*** Opening Record extracts ***

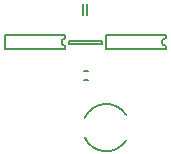
<source format=gbo>
G04 Layer_Color=32896*
%FSLAX24Y24*%
%MOIN*%
G70*
G01*
G75*
%ADD29C,0.0079*%
%ADD30C,0.0050*%
D29*
X4089Y1998D02*
G03*
X2709Y1902I-664J-423D01*
G01*
Y1247D02*
G03*
X4089Y1152I716J327D01*
G01*
X2061Y4550D02*
G03*
X2061Y4300I0J-125D01*
G01*
X5407Y4550D02*
G03*
X5407Y4300I0J-125D01*
G01*
X61Y4183D02*
X2061D01*
X61D02*
Y4667D01*
X2061D01*
Y4550D02*
Y4667D01*
Y4183D02*
Y4300D01*
X3407Y4183D02*
X5407D01*
X3407D02*
Y4667D01*
X5407D01*
Y4550D02*
Y4667D01*
Y4183D02*
Y4300D01*
X2175Y4455D02*
X3297D01*
Y4356D02*
Y4455D01*
X2175Y4356D02*
X3297D01*
X2175D02*
Y4455D01*
D30*
X2647Y5324D02*
Y5699D01*
X2787Y5324D02*
Y5699D01*
X2696Y3467D02*
X2816D01*
X2696Y3147D02*
X2816D01*
M02*

</source>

*** Closing Record extracts ***

Copy all the material exactly; omit images.

<source format=gbo>
G04 Layer_Color=32896*
%FSLAX24Y24*%
%MOIN*%
G70*
G01*
G75*
%ADD29C,0.0079*%
%ADD30C,0.0050*%
D29*
X4089Y1998D02*
G03*
X2709Y1902I-664J-423D01*
G01*
Y1247D02*
G03*
X4089Y1152I716J327D01*
G01*
X2061Y4550D02*
G03*
X2061Y4300I0J-125D01*
G01*
X5407Y4550D02*
G03*
X5407Y4300I0J-125D01*
G01*
X61Y4183D02*
X2061D01*
X61D02*
Y4667D01*
X2061D01*
Y4550D02*
Y4667D01*
Y4183D02*
Y4300D01*
X3407Y4183D02*
X5407D01*
X3407D02*
Y4667D01*
X5407D01*
Y4550D02*
Y4667D01*
Y4183D02*
Y4300D01*
X2175Y4455D02*
X3297D01*
Y4356D02*
Y4455D01*
X2175Y4356D02*
X3297D01*
X2175D02*
Y4455D01*
D30*
X2647Y5324D02*
Y5699D01*
X2787Y5324D02*
Y5699D01*
X2696Y3467D02*
X2816D01*
X2696Y3147D02*
X2816D01*
M02*

</source>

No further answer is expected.